▸ **BRIEF**: Could you set down each of the entries below line by line, keeping every character unchanged?

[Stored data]
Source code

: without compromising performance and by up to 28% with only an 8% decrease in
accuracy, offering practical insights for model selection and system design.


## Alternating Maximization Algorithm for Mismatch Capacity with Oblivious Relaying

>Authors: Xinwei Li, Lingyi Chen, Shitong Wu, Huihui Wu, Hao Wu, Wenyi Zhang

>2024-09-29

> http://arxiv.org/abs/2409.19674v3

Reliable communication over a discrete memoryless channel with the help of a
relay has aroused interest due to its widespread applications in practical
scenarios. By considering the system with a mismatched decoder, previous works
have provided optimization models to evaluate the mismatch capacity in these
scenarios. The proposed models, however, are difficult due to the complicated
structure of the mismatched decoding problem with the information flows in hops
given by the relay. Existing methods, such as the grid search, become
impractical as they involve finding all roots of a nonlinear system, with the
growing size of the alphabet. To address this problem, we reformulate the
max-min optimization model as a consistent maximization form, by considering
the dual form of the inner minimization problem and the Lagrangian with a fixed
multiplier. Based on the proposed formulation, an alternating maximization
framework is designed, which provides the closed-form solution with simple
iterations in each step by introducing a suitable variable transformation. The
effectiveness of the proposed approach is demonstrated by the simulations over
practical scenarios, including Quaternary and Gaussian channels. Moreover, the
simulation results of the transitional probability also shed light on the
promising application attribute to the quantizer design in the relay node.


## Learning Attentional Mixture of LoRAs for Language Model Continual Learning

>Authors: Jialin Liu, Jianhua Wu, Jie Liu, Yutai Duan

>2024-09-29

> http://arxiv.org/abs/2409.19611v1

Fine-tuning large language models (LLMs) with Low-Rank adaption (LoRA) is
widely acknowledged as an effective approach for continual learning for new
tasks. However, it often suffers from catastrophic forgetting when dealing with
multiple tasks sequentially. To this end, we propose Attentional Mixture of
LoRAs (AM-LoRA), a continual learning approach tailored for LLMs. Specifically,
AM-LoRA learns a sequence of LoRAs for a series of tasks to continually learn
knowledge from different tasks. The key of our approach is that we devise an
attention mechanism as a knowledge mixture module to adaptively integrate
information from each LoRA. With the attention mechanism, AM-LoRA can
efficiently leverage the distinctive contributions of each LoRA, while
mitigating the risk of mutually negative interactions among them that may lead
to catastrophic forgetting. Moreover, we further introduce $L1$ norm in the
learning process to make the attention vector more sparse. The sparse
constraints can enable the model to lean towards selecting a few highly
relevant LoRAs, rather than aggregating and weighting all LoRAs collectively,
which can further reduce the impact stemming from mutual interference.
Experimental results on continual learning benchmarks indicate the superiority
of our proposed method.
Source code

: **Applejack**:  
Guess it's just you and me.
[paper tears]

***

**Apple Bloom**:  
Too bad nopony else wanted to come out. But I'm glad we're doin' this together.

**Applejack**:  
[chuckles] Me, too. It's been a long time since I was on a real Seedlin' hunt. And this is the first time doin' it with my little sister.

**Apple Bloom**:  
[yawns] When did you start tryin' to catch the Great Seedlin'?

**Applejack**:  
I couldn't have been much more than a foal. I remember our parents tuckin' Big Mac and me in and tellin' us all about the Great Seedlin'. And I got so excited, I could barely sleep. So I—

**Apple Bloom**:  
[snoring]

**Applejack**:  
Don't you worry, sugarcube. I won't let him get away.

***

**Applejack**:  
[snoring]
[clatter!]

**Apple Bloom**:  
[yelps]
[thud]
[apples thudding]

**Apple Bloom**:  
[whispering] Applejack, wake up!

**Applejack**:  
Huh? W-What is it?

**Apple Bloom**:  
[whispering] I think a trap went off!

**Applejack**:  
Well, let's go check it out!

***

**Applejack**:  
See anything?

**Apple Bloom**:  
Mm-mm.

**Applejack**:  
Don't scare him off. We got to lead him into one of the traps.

▸ **ANSWER TO THE EXERCISE**:
Source code

: without compromising performance and by up to 28% with only an 8% decrease in
accuracy, offering practical insights for model selection and system design.


## Alternating Maximization Algorithm for Mismatch Capacity with Oblivious Relaying

>Authors: Xinwei Li, Lingyi Chen, Shitong Wu, Huihui Wu, Hao Wu, Wenyi Zhang

>2024-09-29

> http://arxiv.org/abs/2409.19674v3

Reliable communication over a discrete memoryless channel with the help of a
relay has aroused interest due to its widespread applications in practical
scenarios. By considering the system with a mismatched decoder, previous works
have provided optimization models to evaluate the mismatch capacity in these
scenarios. The proposed models, however, are difficult due to the complicated
structure of the mismatched decoding problem with the information flows in hops
given by the relay. Existing methods, such as the grid search, become
impractical as they involve finding all roots of a nonlinear system, with the
growing size of the alphabet. To address this problem, we reformulate the
max-min optimization model as a consistent maximization form, by considering
the dual form of the inner minimization problem and the Lagrangian with a fixed
multiplier. Based on the proposed formulation, an alternating maximization
framework is designed, which provides the closed-form solution with simple
iterations in each step by introducing a suitable variable transformation. The
effectiveness of the proposed approach is demonstrated by the simulations over
practical scenarios, including Quaternary and Gaussian channels. Moreover, the
simulation results of the transitional probability also shed light on the
promising application attribute to the quantizer design in the relay node.


## Learning Attentional Mixture of LoRAs for Language Model Continual Learning

>Authors: Jialin Liu, Jianhua Wu, Jie Liu, Yutai Duan

>2024-09-29

> http://arxiv.org/abs/2409.19611v1

Fine-tuning large language models (LLMs) with Low-Rank adaption (LoRA) is
widely acknowledged as an effective approach for continual learning for new
tasks. However, it often suffers from catastrophic forgetting when dealing with
multiple tasks sequentially. To this end, we propose Attentional Mixture of
LoRAs (AM-LoRA), a continual learning approach tailored for LLMs. Specifically,
AM-LoRA learns a sequence of LoRAs for a series of tasks to continually learn
knowledge from different tasks. The key of our approach is that we devise an
attention mechanism as a knowledge mixture module to adaptively integrate
information from each LoRA. With the attention mechanism, AM-LoRA can
efficiently leverage the distinctive contributions of each LoRA, while
mitigating the risk of mutually negative interactions among them that may lead
to catastrophic forgetting. Moreover, we further introduce $L1$ norm in the
learning process to make the attention vector more sparse. The sparse
constraints can enable the model to lean towards selecting a few highly
relevant LoRAs, rather than aggregating and weighting all LoRAs collectively,
which can further reduce the impact stemming from mutual interference.
Experimental results on continual learning benchmarks indicate the superiority
of our proposed method.
Source code

: **Applejack**:  
Guess it's just you and me.
[paper tears]

***

**Apple Bloom**:  
Too bad nopony else wanted to come out. But I'm glad we're doin' this together.

**Applejack**:  
[chuckles] Me, too. It's been a long time since I was on a real Seedlin' hunt. And this is the first time doin' it with my little sister.

**Apple Bloom**:  
[yawns] When did you start tryin' to catch the Great Seedlin'?

**Applejack**:  
I couldn't have been much more than a foal. I remember our parents tuckin' Big Mac and me in and tellin' us all about the Great Seedlin'. And I got so excited, I could barely sleep. So I—

**Apple Bloom**:  
[snoring]

**Applejack**:  
Don't you worry, sugarcube. I won't let him get away.

***

**Applejack**:  
[snoring]
[clatter!]

**Apple Bloom**:  
[yelps]
[thud]
[apples thudding]

**Apple Bloom**:  
[whispering] Applejack, wake up!

**Applejack**:  
Huh? W-What is it?

**Apple Bloom**:  
[whispering] I think a trap went off!

**Applejack**:  
Well, let's go check it out!

***

**Applejack**:  
See anything?

**Apple Bloom**:  
Mm-mm.

**Applejack**:  
Don't scare him off. We got to lead him into one of the traps.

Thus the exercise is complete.